When bridges were being made, Hulagu had ordered bridges built above and below Baghdad, boats made ready, catapults installed, and guards stationed. Buqa Temur and a tuman of soldiers were patrolling the routes to Madayin and Basra to prevent anyone from escaping by boat.

When the battle of Baghdad became in­tense, and the people were being pressed, the Dawatdar got in a boat to escape down river. When he passed the village of al­`Ugab, Buqa Temur let loose a barrage of catapult stones, arrows, and vials of naphtha. Three boats were taken, and the people were killed. The Dawatdar turned back in rout.

            When the caliph was apprised of the situ­ation he despaired totally of his rule of Baghdad. Seeing no escape route, he said, "I will surrender." He sent Fakhruddin Damghani and Ibn Durnus out with a few gifts, thinking that if he sent too much it would indicate how afraid he was and the foe would be further emboldened. Hulagu Khan paid no attention to the embassy, and they returned in failure.
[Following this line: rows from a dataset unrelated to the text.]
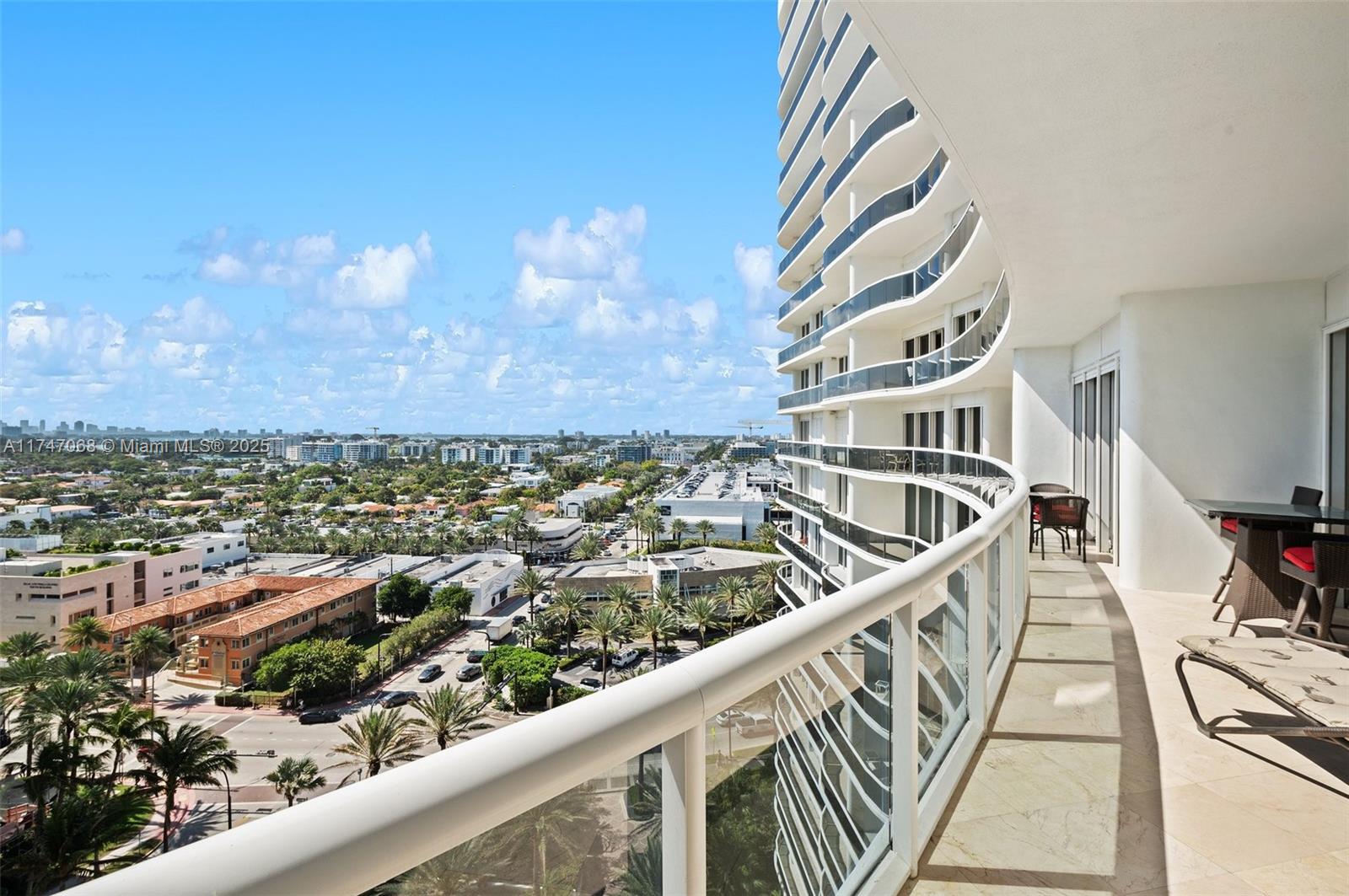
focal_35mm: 16
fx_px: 599
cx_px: 674
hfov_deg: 96.8
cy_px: 448
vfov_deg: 73.6
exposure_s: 1/400
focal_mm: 16
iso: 200
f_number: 8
On Tuesday the 29th of Muharram [February 5] the caliph's middle son, Abu'l-Fadl Abdul-Rahman, came out, and the vizier went into the city. The Sahib-Divan and a group of dignitaries were with Abu'l-Fadl, and they had brought a large tribute, but it was not accepted either. The next day, the last of Muharram [February 6], the caliph's oldest son, the vizier, and a group of courtiers came out to intercede. It was to no avail, and they returned to the city. In their company Hulagu Khan sent Khwaja Nasiruddin Tusi and Ay Temur on an em­bassy to the caliph.

On the first of Safar [February 7] they came out. The padishah sent Fakhruddin Damghani, who was the Sahib-Divan, Ibn al-Jawzi, and Ibn Durnus into the city to bring Sulaymanshah and the Dawatdar out. In order to win them over he sent a decree and a paiza and said, "The caliph can do what he wants. If he wants, let him come out; if not, let him not come out. But the Mongol troops will remain on the walls where they are until they come out."
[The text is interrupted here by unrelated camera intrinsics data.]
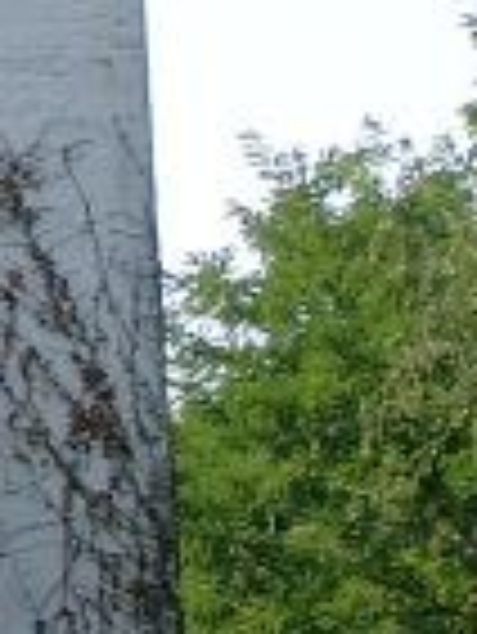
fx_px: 4164
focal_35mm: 227
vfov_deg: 8.6
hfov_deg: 6.4
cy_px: -112
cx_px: -450
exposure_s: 1/355
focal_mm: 8.4
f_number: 4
On Thursday the first of Safar they both came out. They were sent back into the city to get their retainers out to ride on an expedition to Egypt and Syria. With them, the army of Baghdad decided to come out, as did an innumerable host, hoping to find safety, but they were divided into units of thousands, hundreds, and tens and killed to the last. Those who remained in the city fled into nooks and crannies.

A group of dignitaries came out and asked for amnesty, saying, "Many people are surrendering. Let them have a respite, for the caliph will send his sons and will come out himself." During this an arrow hit Hindu Bitigchi, one of the great commanders, in the eye.  Hulagu Khan flew into a rage and ordered all haste to be made in taking Baghdad. He commanded Khwaja Nasiruddin to take up residence at the Halaba Gate for the purpose of granting amnesty to the people, and they began to get them out of the city.

On Friday the 2nd of Safar [February 8] the Dawatdar and his followers were killed. Sulaymanshah and seven hundred of his relatives were brought in, hands bound, and questioned.